«Gombri»: un grand jardin de flous

Fable dont les dessins ont fait l’objet de deux expositions à Reykjavík, «Gombri» met en scène le dernier membre d’une famille d’humanoïdes s’occupant depuis des temps immémoriaux d’un jardin.
Photo: Mécanique générale Fable dont les dessins ont fait l’objet de deux expositions à Reykjavík, «Gombri» met en scène le dernier membre d’une famille d’humanoïdes s’occupant depuis des temps immémoriaux d’un jardin.

Des plumitifs intrépides se sont parfois risqués à détourner la citation de Confucius voulant qu’une image vaille mille mots, en arguant qu’au contraire, un mot vaut mille images. La lecture de Gombri, d’Elín Edda, première bédé islandaise d’envergure à obtenir une traduction française, apporte un bémol à cette croyance en démontrant que plusieurs mots regroupés ne valent pas nécessairement plusieurs milliers d’images.

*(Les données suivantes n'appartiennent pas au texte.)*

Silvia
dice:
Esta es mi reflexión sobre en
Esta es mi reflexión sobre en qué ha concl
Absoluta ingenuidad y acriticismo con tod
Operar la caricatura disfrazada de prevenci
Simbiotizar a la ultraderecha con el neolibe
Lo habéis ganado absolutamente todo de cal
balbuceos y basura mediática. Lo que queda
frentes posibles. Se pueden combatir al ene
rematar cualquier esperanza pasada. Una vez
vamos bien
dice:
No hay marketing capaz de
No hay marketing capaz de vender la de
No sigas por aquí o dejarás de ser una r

Fable dont les dessins ont fait l’objet de deux expositions à Reykjavík, Gombri met en scène le dernier membre d’une famille d’humanoïdes s’occupant depuis des temps immémoriaux d’un jardin. Transformé en un jardin nelliganesque, l’endroit ne présente désormais plus d’intérêt pour Gombri. Miné par la solitude, il part au large.

Sur une île rachitique, « le seul endroit que personne ne possède », il rencontre Nanna, artiste convaincue que tout le monde l’est aussi. « Tu sais dessiner, tout le monde sait dessiner », lui dit-elle, à la manière de Stéphane-Albert Boulais, vu chez Pierre Perrault, qui prétendait que tous ses amis chasseurs étaient des poètes.

Quittant l’île, la paire rencontre la civilisation : le bruit, la surveillance et les forces constabulaires. Pour une raison inconnue, Nanna se révèle une ennemie publique. Dans ce lieu où les méchants s’adonnent à l’autodafé et où les bons conservent les livres ou font du vélo, Gombri et Nanna ont des discussions qui tiennent de la croissance personnelle.

L’attachant diablotin aux grands yeux découvre un jour que la Terre Mère (« un fondement en lequel nous devons avoir confiance » et qu’on aurait sans doute appelé « Terre-Kébek » en 1975) a déserté son jardin. Devenu une sorte d’élu, Gombri est encouragé par cette Gaïa à retourner chez lui.

Fruit d’un fulgurant travail chromatique qui rappelle parfois l’univers de l’artiste montréalaise Catherine Ocelot, Gombri perd néanmoins radicalement en qualité lorsque le didactisme du texte rencontre l’image, au grand détriment d’un récit surtout atmosphérique.